▶ _Assignment_: Go through the data and copy each line where the word "пунктом" shows up.

Version difference data:
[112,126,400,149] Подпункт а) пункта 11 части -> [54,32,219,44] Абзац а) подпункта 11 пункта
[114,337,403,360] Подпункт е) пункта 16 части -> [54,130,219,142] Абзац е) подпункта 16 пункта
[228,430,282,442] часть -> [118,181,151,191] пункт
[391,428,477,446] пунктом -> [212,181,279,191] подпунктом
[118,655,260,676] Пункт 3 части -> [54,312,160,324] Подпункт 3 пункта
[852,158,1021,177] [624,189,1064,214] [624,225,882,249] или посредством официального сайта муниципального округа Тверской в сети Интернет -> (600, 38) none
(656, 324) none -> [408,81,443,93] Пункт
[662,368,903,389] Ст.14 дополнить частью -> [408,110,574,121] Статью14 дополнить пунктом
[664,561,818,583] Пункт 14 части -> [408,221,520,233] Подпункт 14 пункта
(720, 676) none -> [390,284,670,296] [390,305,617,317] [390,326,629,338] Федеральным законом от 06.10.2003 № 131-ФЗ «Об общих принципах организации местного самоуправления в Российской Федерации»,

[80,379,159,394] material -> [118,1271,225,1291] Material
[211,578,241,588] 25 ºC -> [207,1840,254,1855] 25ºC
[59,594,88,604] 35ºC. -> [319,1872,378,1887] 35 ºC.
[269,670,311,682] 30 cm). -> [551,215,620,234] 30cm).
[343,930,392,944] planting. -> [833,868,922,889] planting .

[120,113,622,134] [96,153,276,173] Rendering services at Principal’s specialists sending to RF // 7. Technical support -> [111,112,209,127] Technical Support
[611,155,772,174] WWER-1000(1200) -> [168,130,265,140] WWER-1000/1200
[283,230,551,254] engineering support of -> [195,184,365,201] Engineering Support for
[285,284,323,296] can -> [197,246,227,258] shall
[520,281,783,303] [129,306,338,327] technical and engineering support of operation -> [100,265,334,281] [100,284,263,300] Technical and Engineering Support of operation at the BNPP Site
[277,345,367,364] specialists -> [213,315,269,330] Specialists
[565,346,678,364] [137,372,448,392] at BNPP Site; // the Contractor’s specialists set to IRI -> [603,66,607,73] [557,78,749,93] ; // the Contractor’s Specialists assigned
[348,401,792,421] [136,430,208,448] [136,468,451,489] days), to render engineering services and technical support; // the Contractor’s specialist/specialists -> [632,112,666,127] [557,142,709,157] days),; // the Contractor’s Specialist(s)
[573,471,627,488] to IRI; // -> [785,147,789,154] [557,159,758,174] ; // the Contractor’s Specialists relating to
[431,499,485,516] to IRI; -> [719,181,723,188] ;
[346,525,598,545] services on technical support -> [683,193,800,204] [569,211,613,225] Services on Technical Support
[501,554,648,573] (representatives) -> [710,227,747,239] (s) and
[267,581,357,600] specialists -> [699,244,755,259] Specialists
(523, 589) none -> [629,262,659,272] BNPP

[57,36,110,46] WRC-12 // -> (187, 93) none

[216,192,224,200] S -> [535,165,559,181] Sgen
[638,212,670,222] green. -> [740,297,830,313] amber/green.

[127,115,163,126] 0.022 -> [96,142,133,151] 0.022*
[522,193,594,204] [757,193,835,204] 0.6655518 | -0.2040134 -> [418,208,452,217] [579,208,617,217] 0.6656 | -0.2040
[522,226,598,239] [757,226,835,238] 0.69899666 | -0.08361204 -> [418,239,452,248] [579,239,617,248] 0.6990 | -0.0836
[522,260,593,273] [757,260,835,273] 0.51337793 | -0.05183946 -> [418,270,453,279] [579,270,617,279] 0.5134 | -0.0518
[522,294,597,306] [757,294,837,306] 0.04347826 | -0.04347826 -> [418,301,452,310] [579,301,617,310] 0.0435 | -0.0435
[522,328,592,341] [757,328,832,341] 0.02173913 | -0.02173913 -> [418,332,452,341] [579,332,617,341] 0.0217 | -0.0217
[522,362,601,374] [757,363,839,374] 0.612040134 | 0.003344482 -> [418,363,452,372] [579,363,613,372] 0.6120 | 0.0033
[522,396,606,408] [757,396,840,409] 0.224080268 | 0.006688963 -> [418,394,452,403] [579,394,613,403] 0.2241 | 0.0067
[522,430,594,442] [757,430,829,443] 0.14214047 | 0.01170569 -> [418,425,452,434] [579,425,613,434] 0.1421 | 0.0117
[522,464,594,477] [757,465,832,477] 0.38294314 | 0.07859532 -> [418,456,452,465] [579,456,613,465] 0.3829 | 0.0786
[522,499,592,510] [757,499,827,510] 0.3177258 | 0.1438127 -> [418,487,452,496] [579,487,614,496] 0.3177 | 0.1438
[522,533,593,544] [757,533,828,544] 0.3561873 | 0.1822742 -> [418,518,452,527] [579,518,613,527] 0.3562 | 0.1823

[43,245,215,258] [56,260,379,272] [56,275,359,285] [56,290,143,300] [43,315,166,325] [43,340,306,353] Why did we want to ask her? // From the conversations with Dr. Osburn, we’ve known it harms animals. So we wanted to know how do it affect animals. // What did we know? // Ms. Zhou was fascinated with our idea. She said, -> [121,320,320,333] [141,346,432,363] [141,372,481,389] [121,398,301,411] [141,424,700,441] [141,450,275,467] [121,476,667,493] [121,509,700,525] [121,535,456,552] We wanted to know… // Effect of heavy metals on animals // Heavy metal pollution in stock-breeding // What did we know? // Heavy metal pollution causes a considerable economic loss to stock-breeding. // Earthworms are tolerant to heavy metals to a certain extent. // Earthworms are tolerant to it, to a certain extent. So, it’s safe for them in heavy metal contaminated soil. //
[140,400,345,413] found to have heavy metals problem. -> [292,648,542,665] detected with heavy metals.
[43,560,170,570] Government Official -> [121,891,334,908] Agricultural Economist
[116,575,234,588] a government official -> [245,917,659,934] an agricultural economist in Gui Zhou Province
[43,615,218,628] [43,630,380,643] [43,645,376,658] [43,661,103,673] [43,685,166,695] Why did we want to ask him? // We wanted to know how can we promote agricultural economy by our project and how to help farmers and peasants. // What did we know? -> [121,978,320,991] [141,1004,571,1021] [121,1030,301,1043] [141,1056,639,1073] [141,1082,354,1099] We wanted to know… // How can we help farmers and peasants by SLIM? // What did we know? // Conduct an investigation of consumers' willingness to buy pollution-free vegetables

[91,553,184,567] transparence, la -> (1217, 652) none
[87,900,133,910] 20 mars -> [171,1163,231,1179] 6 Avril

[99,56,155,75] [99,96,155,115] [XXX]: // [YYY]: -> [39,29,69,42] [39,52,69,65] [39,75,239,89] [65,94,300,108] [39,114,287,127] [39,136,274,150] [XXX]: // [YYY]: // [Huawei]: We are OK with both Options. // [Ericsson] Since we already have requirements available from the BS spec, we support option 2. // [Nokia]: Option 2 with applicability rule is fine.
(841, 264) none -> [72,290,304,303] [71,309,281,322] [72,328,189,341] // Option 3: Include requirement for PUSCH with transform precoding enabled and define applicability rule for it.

▶ _Response_:
[391,428,477,446] пунктом -> [212,181,279,191] подпунктом
[662,368,903,389] Ст.14 дополнить частью -> [408,110,574,121] Статью14 дополнить пунктом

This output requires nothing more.